Читать книгу Notaph - Reinhold Zobel - Страница 17
Kapitel 15
ОглавлениеEr schaltet das TV ein.
Gerade läuft die Wettervorhersage, auf CNN, moderiert von einem jungen Mädchen mit fernöstlichen Gesichtszügen. Wie sie wohl nackt aussehen mag, denkt Marc und öffnet die Bierflasche. Er trinkt einen Schluck, stellt die Flasche am Boden ab und legt die Beine hoch. Er klemmt sich die Kopfhörer seines betagten Musik-Players an die Ohren, streckt sich danach ganz aus auf dem knarrenden Hotelbett, verschränkt die Hände im Nacken und starrt minutenlang an die Wand. Dort hockt etwas. Er kann es nicht genau erkennen. Wahrscheinlich eine Stechmücke. Oder ist es sein noch unerschlossenes Ich?
Er besitzt jetzt ein wenig Geld. Er hat das Geschenk versetzt. Dem Mann im Leihhaus fiel, als er den Ring in Augenschein nahm, ein Blick aus der Gesichtsmaske, der Marc vermuten ließ, dass das Teil von einigem Wert sein müsste. Er ist entschlossen, den Schmuck eines Tages wieder einzulösen. Ich bin es meiner Tante schuldig, denkt er. Und nicht allein das. Er könnte eines Tages gut zu meinem Wegbegleiter, zu meinem Talisman werden. Er passt zu mir, sagt er sich, ich spüre das… Ja, nicht einmal gegen die Schätze eines Maharadscha werde ich ihn eintauschen wollen… Doch für den Moment muss das gute Stück zu seinem Bedauern im Leihhaus zwischengeparkt werden.
Er ist nun also in Frankfurt. Zuletzt hat ein LKW-Fahrer ihn mitgenommen. Es ist mitunter mühselig, per Anhalter zu reisen. Für diese Strecke hat er fast den ganzen Tag und drei Fahrer benötigt.
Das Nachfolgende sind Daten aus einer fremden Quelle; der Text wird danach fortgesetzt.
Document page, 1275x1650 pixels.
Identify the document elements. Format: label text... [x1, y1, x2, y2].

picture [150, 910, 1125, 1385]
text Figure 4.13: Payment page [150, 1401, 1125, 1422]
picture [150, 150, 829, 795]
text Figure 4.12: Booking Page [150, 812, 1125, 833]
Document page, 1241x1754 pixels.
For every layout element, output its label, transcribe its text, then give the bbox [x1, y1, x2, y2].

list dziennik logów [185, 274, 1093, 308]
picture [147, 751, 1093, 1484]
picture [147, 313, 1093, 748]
Zwischendrin gab es als unerwünschten Reisegefährten den einen oder anderen kräftigen Regenschauer. Zauberhaft!
Er ist in einer billigen Pension in Bahnhofsnähe abgestiegen, weil er plötzlich den Wunsch nach einer Dusche verspürte und weil er sich ausruhen wollte. Von morgen an kommen die Klöster an die Reihe. Er hat sich schon informiert - in einem Internet-Café - wie er seine Nadeln auf der Landkarte stecken muss. Seine nächsten Ziele lauten: Wien, Budapest, Rom.
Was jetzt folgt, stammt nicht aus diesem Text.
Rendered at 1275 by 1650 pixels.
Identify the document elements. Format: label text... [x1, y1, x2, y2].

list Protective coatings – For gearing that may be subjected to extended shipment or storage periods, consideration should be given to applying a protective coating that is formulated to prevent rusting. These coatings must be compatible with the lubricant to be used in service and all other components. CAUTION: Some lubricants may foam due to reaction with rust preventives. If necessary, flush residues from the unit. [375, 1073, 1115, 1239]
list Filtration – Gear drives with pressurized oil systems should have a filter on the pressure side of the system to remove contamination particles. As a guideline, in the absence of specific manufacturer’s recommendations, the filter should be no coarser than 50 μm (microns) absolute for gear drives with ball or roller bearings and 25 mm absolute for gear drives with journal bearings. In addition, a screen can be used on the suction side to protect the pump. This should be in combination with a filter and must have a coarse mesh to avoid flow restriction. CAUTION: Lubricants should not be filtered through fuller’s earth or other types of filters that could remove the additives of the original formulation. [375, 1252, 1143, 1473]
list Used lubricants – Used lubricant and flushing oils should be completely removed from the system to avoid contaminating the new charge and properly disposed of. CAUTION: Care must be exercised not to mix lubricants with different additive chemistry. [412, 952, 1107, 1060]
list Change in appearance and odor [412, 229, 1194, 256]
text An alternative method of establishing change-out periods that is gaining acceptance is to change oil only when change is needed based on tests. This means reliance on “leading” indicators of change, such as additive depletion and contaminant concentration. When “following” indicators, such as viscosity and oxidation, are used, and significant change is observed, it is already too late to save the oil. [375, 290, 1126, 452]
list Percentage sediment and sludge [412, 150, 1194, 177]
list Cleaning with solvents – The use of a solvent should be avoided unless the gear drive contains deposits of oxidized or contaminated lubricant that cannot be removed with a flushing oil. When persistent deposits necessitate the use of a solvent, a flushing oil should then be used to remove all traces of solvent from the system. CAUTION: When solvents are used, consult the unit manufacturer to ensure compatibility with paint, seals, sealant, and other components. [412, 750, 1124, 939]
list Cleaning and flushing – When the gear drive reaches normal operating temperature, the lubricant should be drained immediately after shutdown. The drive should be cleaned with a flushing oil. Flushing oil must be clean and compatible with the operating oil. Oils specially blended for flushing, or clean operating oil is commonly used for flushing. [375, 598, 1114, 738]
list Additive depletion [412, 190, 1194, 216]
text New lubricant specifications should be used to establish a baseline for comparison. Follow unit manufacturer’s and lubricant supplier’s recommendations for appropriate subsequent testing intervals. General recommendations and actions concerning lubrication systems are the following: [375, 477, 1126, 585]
Momentan schätzt er das Alleinsein. Er sieht sich im Grunde ohnehin als Einzelgänger, wenngleich, so ihn danach verlangte, in der Regel stets genügend Freunde, Bekannte, Menschen um ihn herum gewesen sind. Er spürt, dass die düsteren Stimmungen der vergangenen Wochen sich verflüchtigt haben. Vielleicht bringen das die vielen neuen Eindrücke mit sich. Wenngleich diese sich, von Ausnahmen abgesehen, nicht immer als hochglanzfähig erwiesen haben. Oder es liegt an den Erwartungen, die die Reiselust in seinem Kopf erzeugt? Mag sein, dass es weitere Gründe gibt. Er hat nicht selten galoppierende Stimmungswechsel, und sie kommen vorzugsweise en passant.
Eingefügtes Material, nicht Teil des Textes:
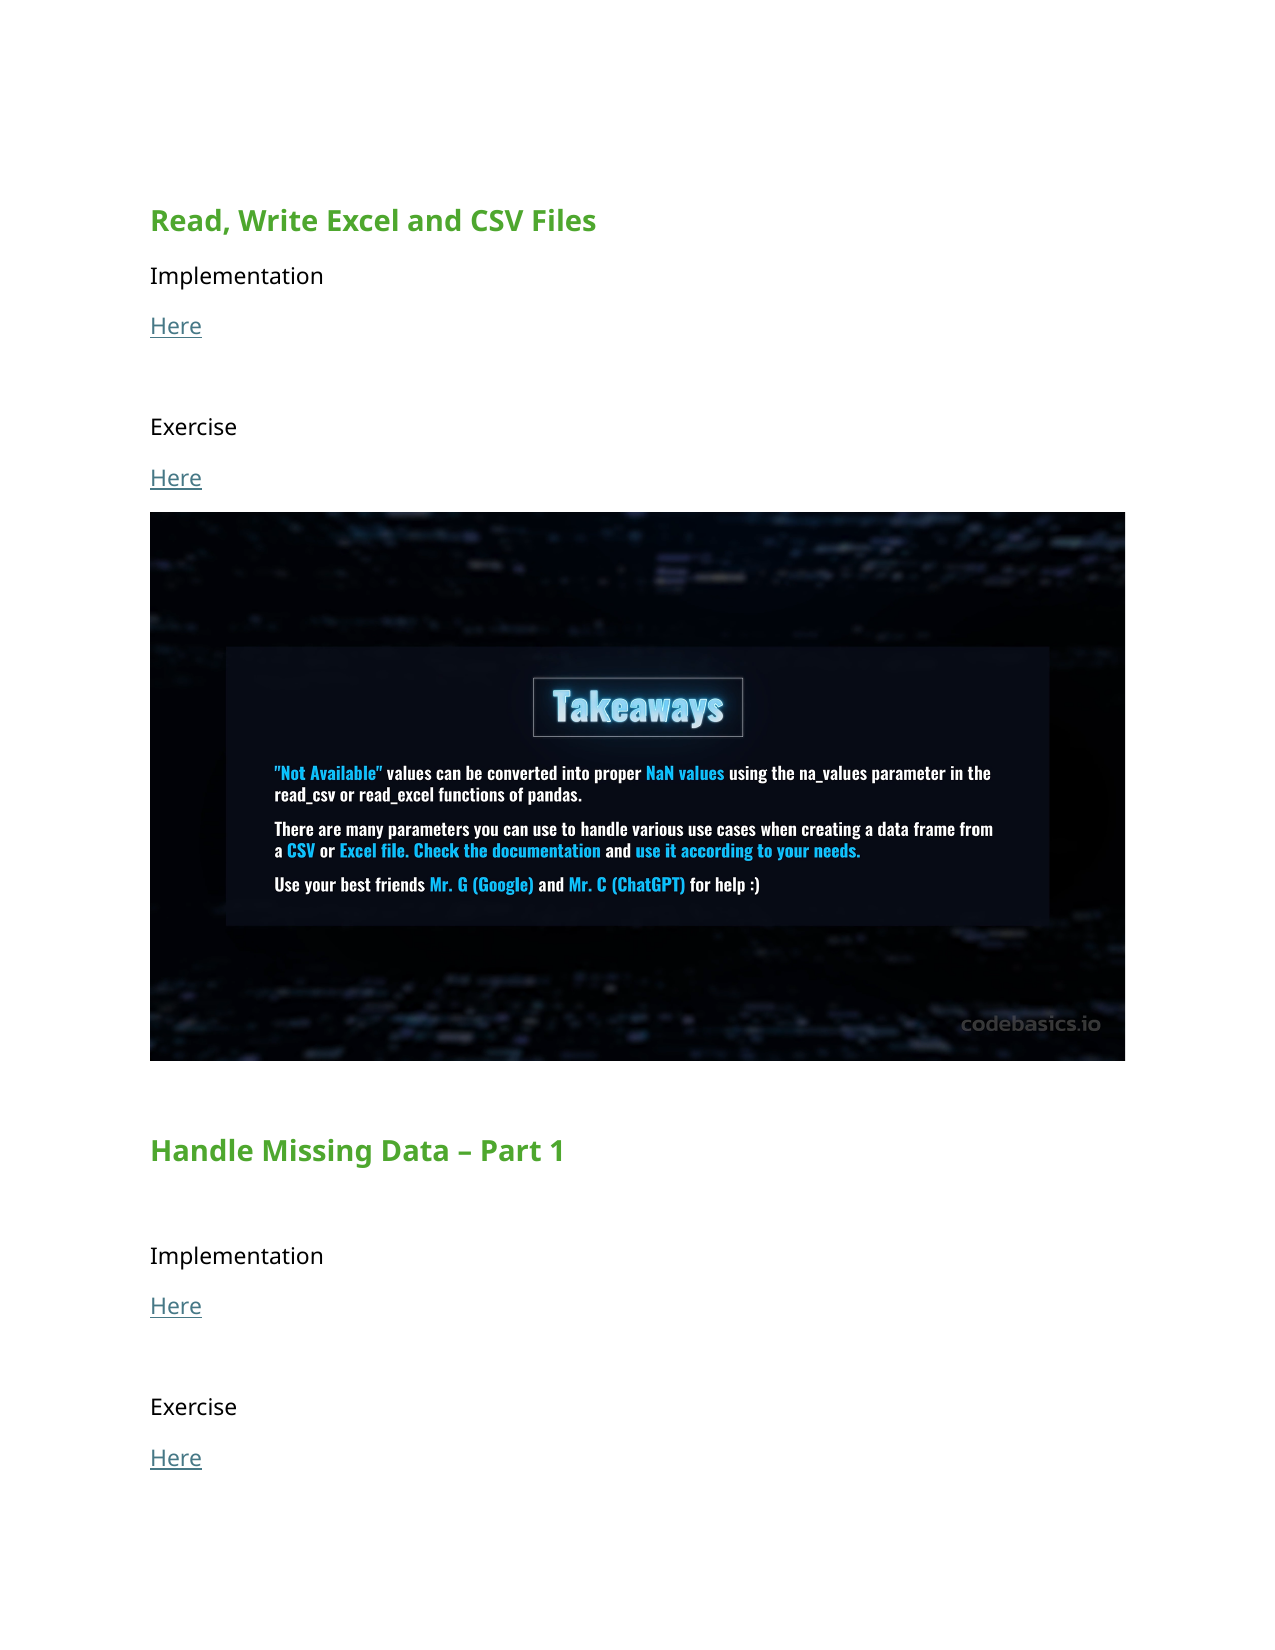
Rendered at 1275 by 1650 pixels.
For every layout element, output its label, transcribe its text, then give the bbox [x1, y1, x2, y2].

text Exercise [150, 411, 1125, 442]
text Here [150, 310, 1125, 342]
text Implementation [150, 260, 1125, 291]
text Exercise [150, 1391, 1125, 1422]
picture [150, 512, 1125, 1061]
text Here [150, 1442, 1125, 1473]
text Here [150, 462, 1125, 493]
text Handle Missing Data – Part 1 [150, 1130, 1125, 1170]
text Implementation [150, 1240, 1125, 1271]
text Read, Write Excel and CSV Files [150, 200, 1125, 240]
text Here [150, 1290, 1125, 1322]
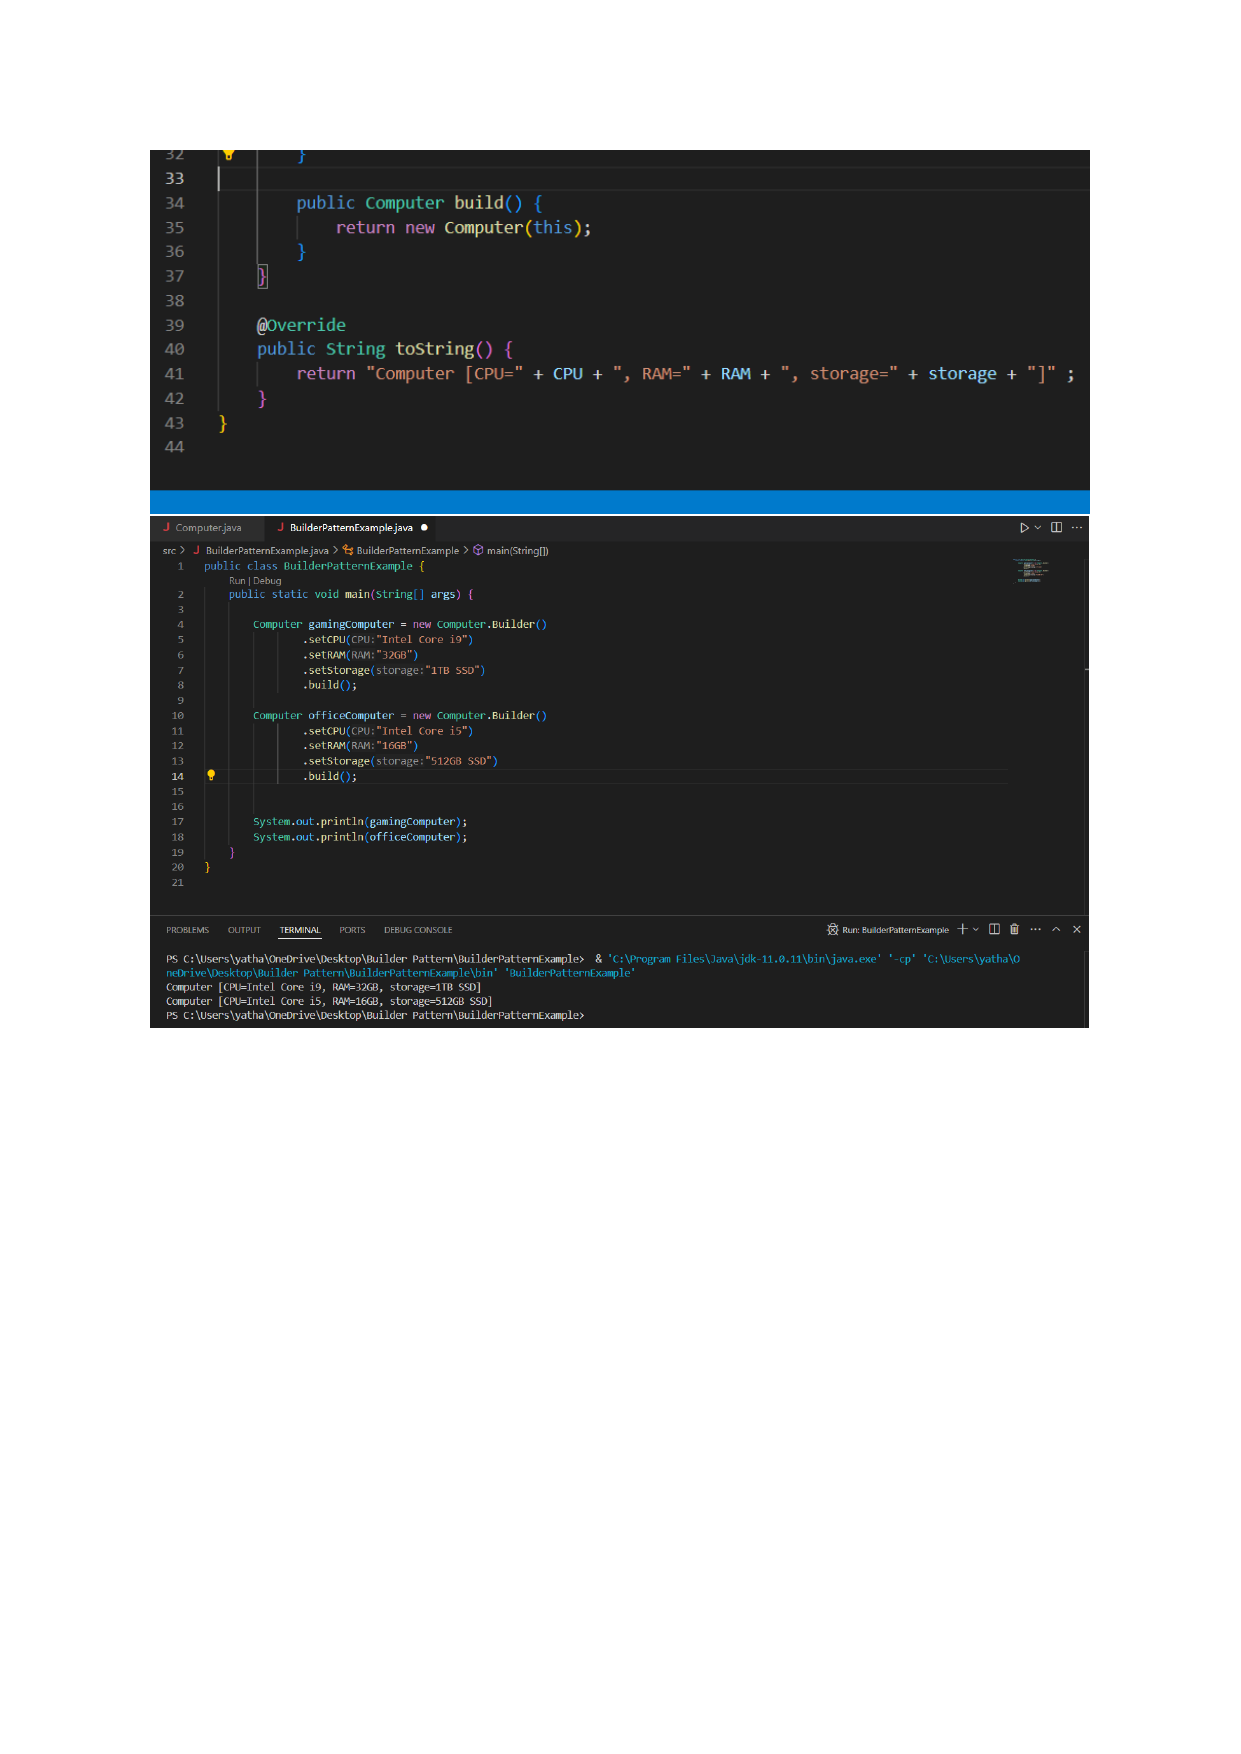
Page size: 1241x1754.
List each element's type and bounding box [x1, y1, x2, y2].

picture [150, 516, 1089, 1028]
picture [150, 150, 1090, 514]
Er will Spaß haben an diesem Abend. Eine Prise Nachtleben. Eine Runde Abtanzen in irgendeiner Disco. Aber es ist noch zu früh, um auszugehen. Er trinkt den Rest Bier aus und wirft die Flasche in den Müll. Anschließend genehmigt er sich ein Porno-Video auf einem Pay-TV Kanal, masturbiert dazu. Im Bad wäscht er sich kurz, öffnet dann seinen Rucksack, nimmt ein frisches Hemd heraus. Er pfeift vor sich hin. Er ist in bester Weggehlaune. Ein Blick aus dem Fenster zeigt ihm, dass es aufgehört hat zu regnen.
Eine knappe Stunde später verlässt er die Pension. Seine Schritte federn auf dem Bürgersteig. Die Nacht glitzert. Schneeluft. Es ist kalt. Das Wetter scheint umzuschlagen. Ein unerwartetes Hochgefühl schießt durch seine Venen, strafft seine Nervenstränge. Er ist sich plötzlich sicher. Irgendwo auf diesem Erdkreis wartet eine Handvoll Glück auf ihn.